James Clark proposes another way to look at this:

Validity should be treated not as a property of a document but as a relationship between a document and a schema.

From a security perspective the validation relationship is between document and the allowed characters (white list – strongest) or disallowed characters ( black list – weaker).

So which should it be, semantic or syntactic?

Gunnar continues:

The lists will evolve independently as either the app evolves (in the case of white list) by adding different types/values or as attacks evolve (black list) "hey we blocked "\r" and "\n" but never thought about "\n\r"."

Ah, mere lists of characters aren’t enough.
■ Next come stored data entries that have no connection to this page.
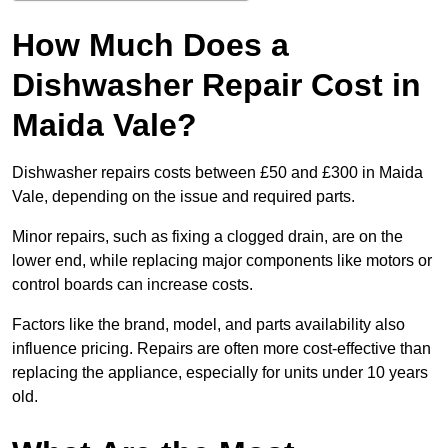
How Much Does a
Dishwasher Repair Cost in
Maida Vale?
Dishwasher repairs costs between £50 and £300 in Maida
Vale, depending on the issue and required parts.
Minor repairs, such as fixing a clogged drain, are on the
lower end, while replacing major components like motors or
control boards can increase costs.
Factors like the brand, model, and parts availability also
influence pricing. Repairs are often more cost-effective than
replacing the appliance, especially for units under 10 years
old.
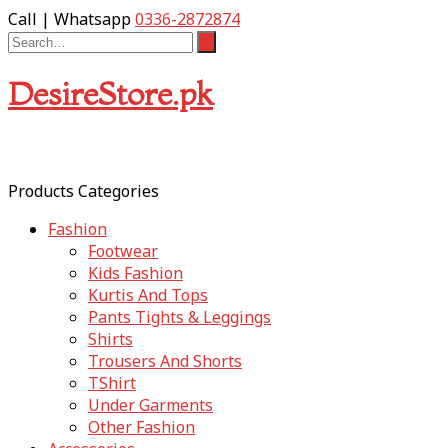
Call | Whatsapp
0336-2872874
DesireStore.pk
Products Categories
Fashion
Footwear
Kids Fashion
Kurtis And Tops
Pants Tights & Leggings
Shirts
Trousers And Shorts
TShirt
Under Garments
Other Fashion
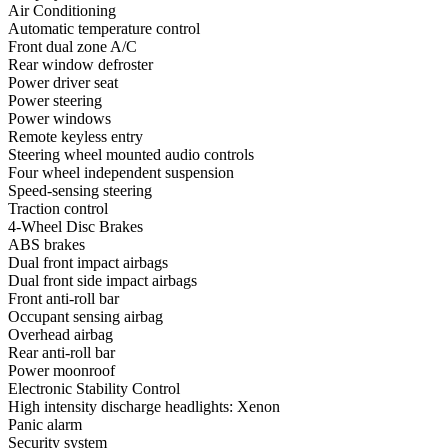
Air Conditioning
Automatic temperature control
Front dual zone A/C
Rear window defroster
Power driver seat
Power steering
Power windows
Remote keyless entry
Steering wheel mounted audio controls
Four wheel independent suspension
Speed-sensing steering
Traction control
4-Wheel Disc Brakes
ABS brakes
Dual front impact airbags
Dual front side impact airbags
Front anti-roll bar
Occupant sensing airbag
Overhead airbag
Rear anti-roll bar
Power moonroof
Electronic Stability Control
High intensity discharge headlights: Xenon
Panic alarm
Security system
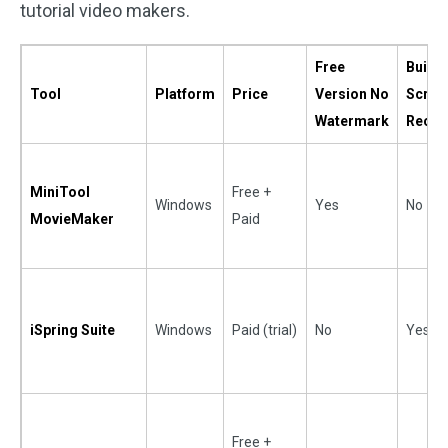
tutorial video makers.
Free
Built-i
Tool
Platform
Price
Version No
Scree
Watermark
Recor
MiniTool
Free +
Windows
Yes
No
MovieMaker
Paid
iSpring Suite
Windows
Paid (trial)
No
Yes
Free +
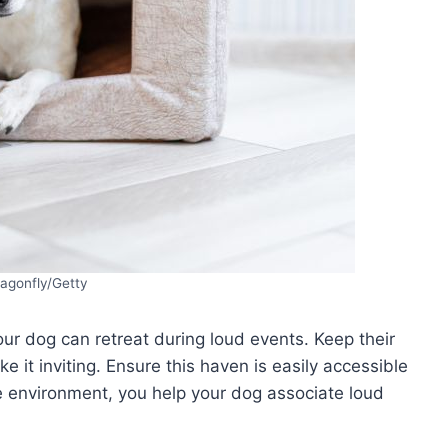
ragonfly/Getty
ur dog can retreat during loud events. Keep their
e it inviting. Ensure this haven is easily accessible
re environment, you help your dog associate loud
Already you have to go to ordered strings of characters, which is starting to build towards semantics.

It’s not enough to prohibit seven dirty words or whatever the validation equivalent is to keep out "SQL injection, LDAP injection, XPath injection, and so on." You have to deal with semantics, as well.

Gunnar also says:

On the web all input is guilty until proven innocent; validation is the proof.

Well, good luck, given that some cracker may think of something you didn’t, and for that matter whole new languages may crop up for crackers to exploit that you didn’t know about when you wrote your validation algorithm.

When validation fails, risk management needs to be ready.

-jsq